Auf meinen Einwand erklärte der Minister, es gehöre aus professionellen Gründen zu einer Standardrede, am Anfang durch eine hurmovolle Bemerkung allgemeine Aufmerksamkeit zu bewirken und damit die Erwartung des Publikums zu vergrößern. Aus demselben Grund müsse nach etwa der Hälfte des Vortrags eine aufrüttelnde Bemerkung fallen, um einer gewissen Ermüdung des Publikums entgegenzuwirken. Diesem Ziel sollte die entsprechende Textpassage dienen. Daher plädiere er auch dafür, sie zu belassen.

So weit, so gut. Gegen zwei Uhr nachts dann ein Anruf des Ministers: Er habe sich das noch einmal überlegt und gebe mir recht, die inkriminerte Passage besser zu streichen. Daraufhin mein Einwand, dass der Redetext inzwischen in großer Stückzahl vervielfältigt sei und deshalb nicht mehr geändert werden könne. Schiller schlug sodann vor, den Satz über die Rücksitze in Amerika auf allen Rede-Kopien durch Schwärzen unkenntlich zu machen.

Zusammen mit der Sekretärin haben wir beide uns in den restlichen Nachtstunden umgehend an die Arbeit gemacht. Zur Sicherheit erbat ich vor Beginn der Veranstaltung sodann von Schiller sein Redemanuskript, um auch bei ihm den Satz zu schwärzen und so zu vermeiden, dass der frivole Satz nicht doch versehentlich ausgesprochen wurde.

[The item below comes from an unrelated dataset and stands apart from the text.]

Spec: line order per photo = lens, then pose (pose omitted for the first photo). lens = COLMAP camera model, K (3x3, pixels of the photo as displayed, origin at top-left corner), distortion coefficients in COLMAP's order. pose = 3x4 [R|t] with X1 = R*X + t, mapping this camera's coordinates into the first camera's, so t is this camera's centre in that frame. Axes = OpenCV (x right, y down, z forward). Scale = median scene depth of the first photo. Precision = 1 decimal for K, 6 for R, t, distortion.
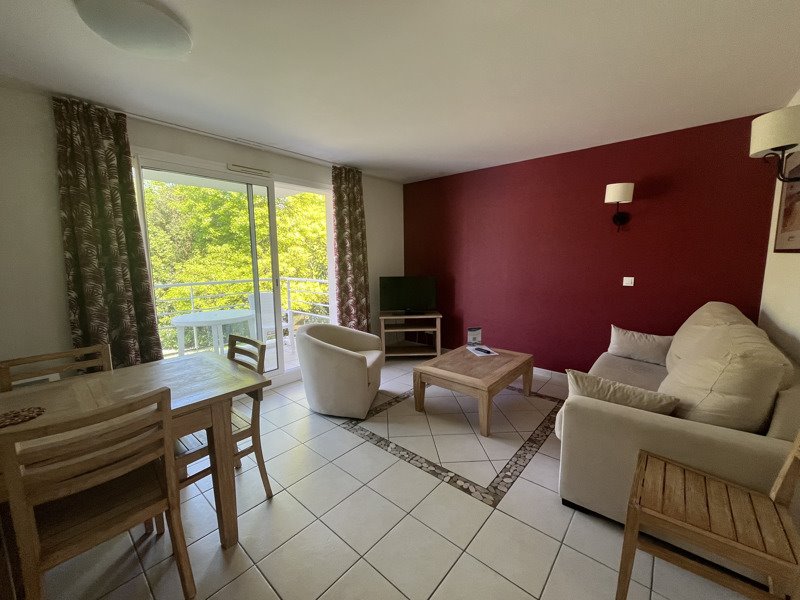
lens RADIAL K [[322.1, 0, 400.0], [0, 322.1, 303.2], [0, 0, 1]] dist [-0.000057, -0.000021]
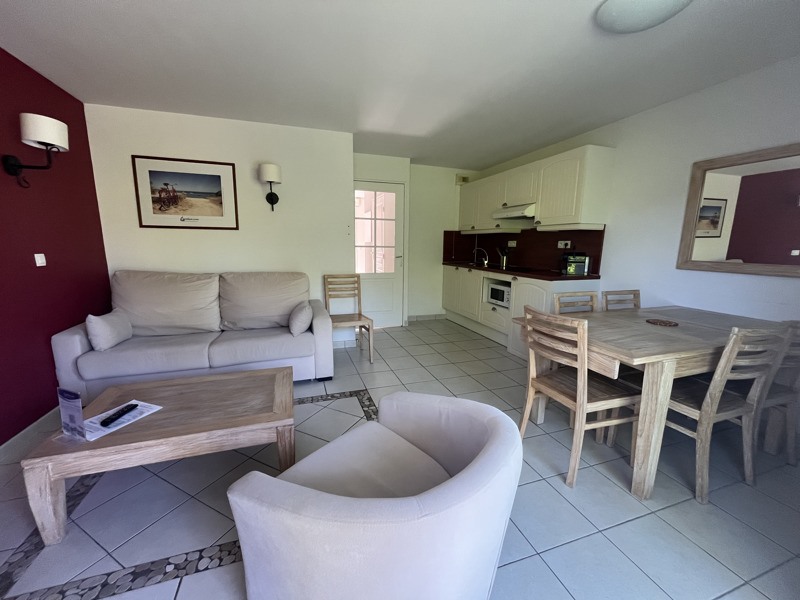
lens RADIAL K [[322.1, 0, 400.0], [0, 322.1, 300.3], [0, 0, 1]] dist [-0.000057, -0.000021]
pose [[-0.863193, -0.101071, 0.494653, -0.168425], [0.051471, 0.957035, 0.285367, -0.067199], [-0.502243, 0.271787, -0.820904, 0.593872]]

Als dann der Minister sich der inkriminierten Seite näherte, bemerkte ich, dass er zusehends etwas nervös wurde, weil er sich offenbar an die (geschwärzte) Passage erinnerte. Als es dann soweit war, stach ihm die unkenntlich gemachte Stelle ins Auge, und er überlegte offenbar, ob und was er nun sagen sollte. So verstieg er sich zu dem Hinweis über die amerikanische Sitzplatzkapazität in den überdimensionierten Wagen: »Und da fragt man sich, wozu die Rücksitze nötig sind.«


Schiller auf einer Messe

Damit hatte er praktisch dasselbe gesagt, was wir vorher in mühsamer Nacht-Arbeit geschwärzt hatten. Dies habe ich dem Minister auch in geziemender Form vorgehalten und gebeten, uns künftig vor solchen nächtlichen »Schwarzarbeiten« zu bewahren.